TeenSafe, the service that lets parents monitor their kid’s smartphone online activity, let 10,200 Apple ID user names and passwords leak. What’s worse, all the information was in plain text and the service requires two-factor authentication be disabled.
Two TeenSafe servers were apparently accessible to anyone who knew where to look. The servers hosted the parent’s email addresses, along with the children’s Apple ID email address and password in plain text.
The issue was discovered by security researcher Robert Wiggins, according to ZDNet. Both the servers, hosted on Amazon’s AWS, are now offline. TeenSafe says the parents associated with affected accounts are being notified.
TeenSafe claims its service is secure and encrypts data. In this case, however, that seems to be the exact opposite of what’s happening.
Requiring two-factor authentication be disabled to use the service also seems like a slap in the face for security since it removes the one thing that would’ve protected the logins—the requirement for a special code to continue the login process.

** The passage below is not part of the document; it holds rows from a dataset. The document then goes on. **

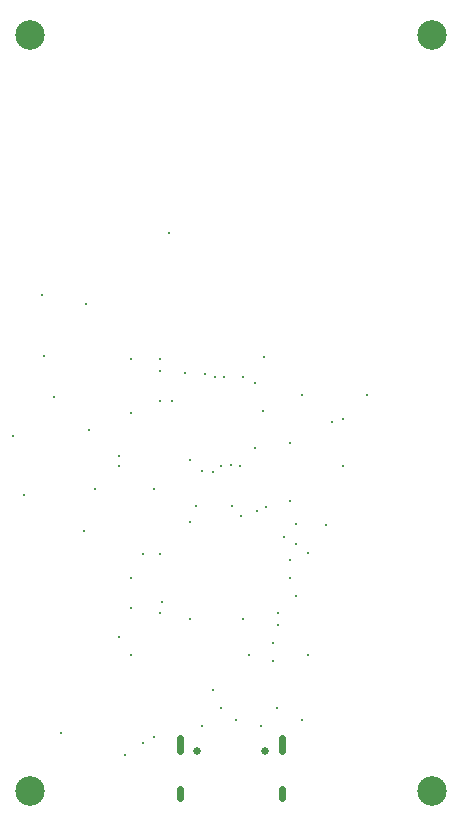
<source format=gbr>
%TF.GenerationSoftware,KiCad,Pcbnew,9.0.3*%
%TF.CreationDate,2025-07-18T22:08:20-07:00*%
%TF.ProjectId,kikard,6b696b61-7264-42e6-9b69-6361645f7063,rev?*%
%TF.SameCoordinates,Original*%
%TF.FileFunction,Plated,1,2,PTH,Mixed*%
%TF.FilePolarity,Positive*%
%FSLAX46Y46*%
G04 Gerber Fmt 4.6, Leading zero omitted, Abs format (unit mm)*
G04 Created by KiCad (PCBNEW 9.0.3) date 2025-07-18 22:08:20*
%MOMM*%
%LPD*%
G01*
G04 APERTURE LIST*
%TA.AperFunction,ViaDrill*%
%ADD10C,0.150000*%
%TD*%
%TA.AperFunction,ComponentDrill*%
%ADD11C,0.200000*%
%TD*%
%TA.AperFunction,ViaDrill*%
%ADD12C,0.300000*%
%TD*%
%TA.AperFunction,ComponentDrill*%
%ADD13C,0.300000*%
%TD*%
G04 aperture for slot hole*
%TA.AperFunction,ComponentDrill*%
%ADD14C,0.599999*%
%TD*%
%TA.AperFunction,ComponentDrill*%
%ADD15C,0.650000*%
%TD*%
%TA.AperFunction,ComponentDrill*%
%ADD16C,2.500000*%
%TD*%
G04 APERTURE END LIST*
D10*
X216000000Y-126500000D03*
X216450000Y-125350000D03*
X216450000Y-127850000D03*
X216950000Y-126100000D03*
X217700000Y-130350000D03*
X218200000Y-124850000D03*
X218450000Y-130850000D03*
X218700000Y-130350000D03*
X219200000Y-130350000D03*
X219700000Y-130350000D03*
X220700000Y-130350000D03*
X221200000Y-130350000D03*
X221700000Y-130350000D03*
X222450000Y-125600000D03*
X222450000Y-126600000D03*
X222450000Y-128100000D03*
X222450000Y-128600000D03*
X223096256Y-125288769D03*
D11*
%TO.C,AE2*%
X207700000Y-105800000D03*
X214700000Y-99800000D03*
%TD*%
D12*
X201500000Y-117000000D03*
X202500000Y-122000000D03*
X204000000Y-105000000D03*
X204150000Y-110230000D03*
X205000000Y-113680000D03*
X207500000Y-125000000D03*
X208000000Y-116500000D03*
X208500000Y-121500000D03*
X210500000Y-118699997D03*
X210500000Y-119500000D03*
X210500000Y-134000000D03*
X211000000Y-144000000D03*
X211500000Y-110500000D03*
X211500000Y-115000000D03*
X211500000Y-129000000D03*
X211500000Y-131500000D03*
X211500000Y-135500000D03*
X212500000Y-127000000D03*
X212500000Y-143000000D03*
X213500000Y-121500000D03*
X213500000Y-142500000D03*
X214000000Y-110500000D03*
X214000000Y-111500000D03*
X214000000Y-114000000D03*
X214000000Y-127000000D03*
X214000000Y-132000000D03*
X214102000Y-131000000D03*
X215000000Y-114000000D03*
X216124265Y-111624265D03*
X216500000Y-119000000D03*
X216500000Y-132500000D03*
X216540156Y-124218905D03*
X217000000Y-122900000D03*
X217500000Y-141500000D03*
X217543849Y-119979567D03*
X217750000Y-111750000D03*
X218500000Y-120000000D03*
X218500000Y-138500000D03*
X218600000Y-112000000D03*
X219114579Y-119487851D03*
X219150000Y-140000000D03*
X219400000Y-112000000D03*
X219991063Y-119447187D03*
X220100000Y-122900000D03*
X220400000Y-141000000D03*
X220786793Y-119529761D03*
X220869121Y-123717651D03*
X221000000Y-112000000D03*
X221000000Y-132500000D03*
X221500000Y-135500000D03*
X222000000Y-112500000D03*
X222000000Y-118000000D03*
X222174265Y-123325735D03*
X222500000Y-141500000D03*
X222731478Y-114840399D03*
X222801735Y-110301735D03*
X222975735Y-122975735D03*
X223500000Y-134500000D03*
X223500000Y-136000000D03*
X223900000Y-140000000D03*
X224000000Y-132000000D03*
X224000000Y-133000000D03*
X224500000Y-125500000D03*
X225000000Y-117600000D03*
X225000000Y-122500000D03*
X225000000Y-127500000D03*
X225000000Y-129000000D03*
X225455000Y-124455000D03*
X225500000Y-126100000D03*
X225500000Y-130500000D03*
X226000000Y-113500000D03*
X226000000Y-141000000D03*
X226500000Y-126900000D03*
X226500000Y-135500000D03*
X228000000Y-124500000D03*
X228500000Y-115758450D03*
X229500000Y-115500000D03*
X229500000Y-119500000D03*
X231500000Y-113500000D03*
D13*
%TO.C,AE1*%
X205625000Y-142150000D03*
D14*
%TO.C,USB1*%
X215680000Y-143665011D02*
X215680000Y-142564989D01*
X215680000Y-147664999D02*
X215680000Y-146865001D01*
X224320000Y-143665011D02*
X224320000Y-142564989D01*
X224320000Y-147664999D02*
X224320000Y-146865001D01*
D15*
X217110000Y-143615000D03*
X222890000Y-143615000D03*
D16*
%TO.C,REF\u002A\u002A*%
X203000000Y-83000000D03*
X203000000Y-147000000D03*
X237000000Y-83000000D03*
X237000000Y-147000000D03*
M02*

</source>
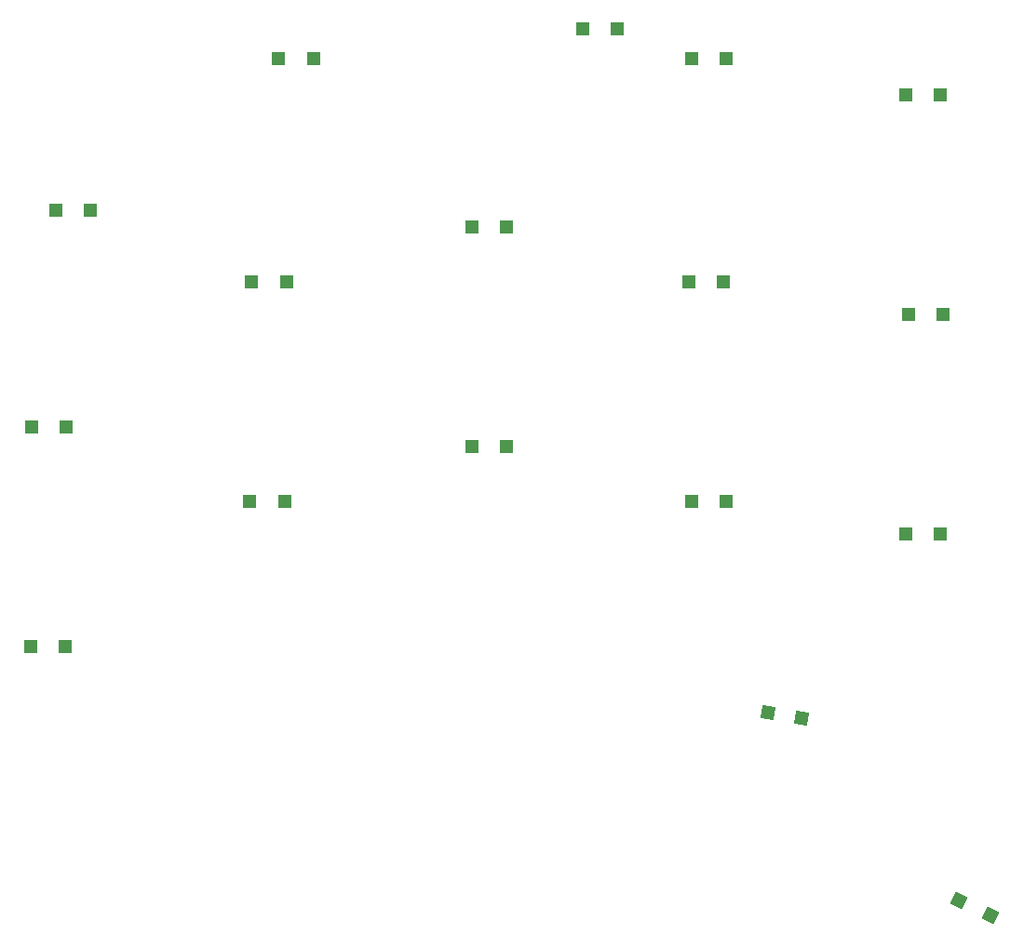
<source format=gbr>
%TF.GenerationSoftware,KiCad,Pcbnew,9.0.2*%
%TF.CreationDate,2025-05-24T14:32:55-04:00*%
%TF.ProjectId,ErgoDecks,4572676f-4465-4636-9b73-2e6b69636164,rev?*%
%TF.SameCoordinates,Original*%
%TF.FileFunction,Paste,Bot*%
%TF.FilePolarity,Positive*%
%FSLAX46Y46*%
G04 Gerber Fmt 4.6, Leading zero omitted, Abs format (unit mm)*
G04 Created by KiCad (PCBNEW 9.0.2) date 2025-05-24 14:32:55*
%MOMM*%
%LPD*%
G01*
G04 APERTURE LIST*
G04 Aperture macros list*
%AMRotRect*
0 Rectangle, with rotation*
0 The origin of the aperture is its center*
0 $1 length*
0 $2 width*
0 $3 Rotation angle, in degrees counterclockwise*
0 Add horizontal line*
21,1,$1,$2,0,0,$3*%
G04 Aperture macros list end*
%ADD10R,1.200000X1.200000*%
%ADD11RotRect,1.200000X1.200000X170.000000*%
%ADD12RotRect,1.200000X1.200000X335.000000*%
G04 APERTURE END LIST*
D10*
%TO.C,D3*%
X28100000Y-110500000D03*
X24950000Y-110500000D03*
%TD*%
%TO.C,D7*%
X78250000Y-54250000D03*
X75100000Y-54250000D03*
%TD*%
%TO.C,D11*%
X87925000Y-77250000D03*
X84775000Y-77250000D03*
%TD*%
%TO.C,D8*%
X68175000Y-72250000D03*
X65025000Y-72250000D03*
%TD*%
%TO.C,D2*%
X28175000Y-90500000D03*
X25025000Y-90500000D03*
%TD*%
%TO.C,D6*%
X48000000Y-97250000D03*
X44850000Y-97250000D03*
%TD*%
%TO.C,D15*%
X107675000Y-100250000D03*
X104525000Y-100250000D03*
%TD*%
%TO.C,D13*%
X107675000Y-60250000D03*
X104525000Y-60250000D03*
%TD*%
%TO.C,D10*%
X88175000Y-57000000D03*
X85025000Y-57000000D03*
%TD*%
%TO.C,D12*%
X88175000Y-97250000D03*
X85025000Y-97250000D03*
%TD*%
D11*
%TO.C,D16*%
X95051072Y-117023496D03*
X91948928Y-116476504D03*
%TD*%
D10*
%TO.C,D9*%
X68175000Y-92250000D03*
X65025000Y-92250000D03*
%TD*%
D12*
%TO.C,D17*%
X109322565Y-133584376D03*
X112177435Y-134915624D03*
%TD*%
D10*
%TO.C,D1*%
X30375000Y-70750000D03*
X27225000Y-70750000D03*
%TD*%
%TO.C,D5*%
X48175000Y-77250000D03*
X45025000Y-77250000D03*
%TD*%
%TO.C,D4*%
X50625000Y-57000000D03*
X47475000Y-57000000D03*
%TD*%
%TO.C,D14*%
X107925000Y-80250000D03*
X104775000Y-80250000D03*
%TD*%
M02*

</source>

Without two-factor authentication, anyone who got ahold of the database has unfettered access to all of the Apple ID accounts, including email, contacts, and documents stored in iCloud.
If you’re using TeenSafe to monitor your children’s iPhone or other smartphone activity, change their Apple ID password now to be safe. Considering the service requires two-factor authentication be disabled, maybe it’s time to look for another way to see what your children are doing online.
TeenSafe says it was “Build by parents for parents.” Maybe they should’ve looks for some parents who understood encryption and security.